= PROBLEM TO WORK ON =
Write out an exact copy of the line with "手机：13961703111" and of each line after it, through the end of the records below.

= Stored items =

┌────────

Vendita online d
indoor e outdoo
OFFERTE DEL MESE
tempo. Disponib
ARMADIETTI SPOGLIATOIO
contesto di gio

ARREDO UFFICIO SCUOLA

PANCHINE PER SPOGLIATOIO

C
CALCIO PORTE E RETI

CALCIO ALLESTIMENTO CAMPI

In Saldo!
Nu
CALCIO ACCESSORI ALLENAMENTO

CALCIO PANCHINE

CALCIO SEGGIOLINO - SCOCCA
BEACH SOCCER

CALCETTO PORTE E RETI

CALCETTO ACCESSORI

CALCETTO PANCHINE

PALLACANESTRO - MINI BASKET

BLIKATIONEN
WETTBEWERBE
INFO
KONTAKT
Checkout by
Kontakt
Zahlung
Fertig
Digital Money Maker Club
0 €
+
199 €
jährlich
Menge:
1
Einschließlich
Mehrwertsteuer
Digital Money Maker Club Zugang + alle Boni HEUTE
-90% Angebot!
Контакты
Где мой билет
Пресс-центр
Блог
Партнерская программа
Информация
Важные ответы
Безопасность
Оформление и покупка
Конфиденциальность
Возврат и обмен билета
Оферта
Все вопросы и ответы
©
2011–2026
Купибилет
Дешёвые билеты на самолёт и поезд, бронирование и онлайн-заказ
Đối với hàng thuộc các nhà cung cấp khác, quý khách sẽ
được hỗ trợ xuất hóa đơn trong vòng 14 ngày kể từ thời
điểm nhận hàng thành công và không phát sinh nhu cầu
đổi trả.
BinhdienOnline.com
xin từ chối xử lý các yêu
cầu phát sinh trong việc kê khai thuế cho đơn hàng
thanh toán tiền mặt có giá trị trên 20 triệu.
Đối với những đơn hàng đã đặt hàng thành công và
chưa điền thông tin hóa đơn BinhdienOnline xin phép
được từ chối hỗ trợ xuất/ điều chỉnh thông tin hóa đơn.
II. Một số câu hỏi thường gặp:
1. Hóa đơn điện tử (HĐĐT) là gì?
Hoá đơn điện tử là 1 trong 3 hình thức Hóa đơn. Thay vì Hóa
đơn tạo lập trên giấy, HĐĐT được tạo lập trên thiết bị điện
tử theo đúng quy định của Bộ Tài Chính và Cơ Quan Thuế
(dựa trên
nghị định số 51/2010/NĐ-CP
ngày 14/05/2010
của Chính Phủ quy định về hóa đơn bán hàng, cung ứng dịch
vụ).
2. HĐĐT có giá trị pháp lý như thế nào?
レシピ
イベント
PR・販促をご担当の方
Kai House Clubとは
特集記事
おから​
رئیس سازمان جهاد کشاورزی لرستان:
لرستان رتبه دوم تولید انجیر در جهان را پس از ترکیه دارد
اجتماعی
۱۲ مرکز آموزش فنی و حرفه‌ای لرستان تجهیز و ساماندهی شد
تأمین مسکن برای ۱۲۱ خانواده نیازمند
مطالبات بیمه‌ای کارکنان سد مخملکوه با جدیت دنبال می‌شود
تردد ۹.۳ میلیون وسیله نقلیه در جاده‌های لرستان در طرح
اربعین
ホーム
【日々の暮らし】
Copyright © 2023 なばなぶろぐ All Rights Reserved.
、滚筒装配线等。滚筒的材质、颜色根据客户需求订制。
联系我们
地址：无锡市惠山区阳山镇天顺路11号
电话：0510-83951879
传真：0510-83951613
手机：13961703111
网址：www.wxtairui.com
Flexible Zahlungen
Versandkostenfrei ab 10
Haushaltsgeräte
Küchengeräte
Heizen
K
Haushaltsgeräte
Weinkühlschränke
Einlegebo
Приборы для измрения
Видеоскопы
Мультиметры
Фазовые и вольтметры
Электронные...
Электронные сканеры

└────────

= RESULT OF THIS TASK =
手机：13961703111
网址：www.wxtairui.com
Flexible Zahlungen
Versandkostenfrei ab 10
Haushaltsgeräte
Küchengeräte
Heizen
K
Haushaltsgeräte
Weinkühlschränke
Einlegebo
Приборы для измрения
Видеоскопы
Мультиметры
Фазовые и вольтметры
Электронные...
Электронные сканеры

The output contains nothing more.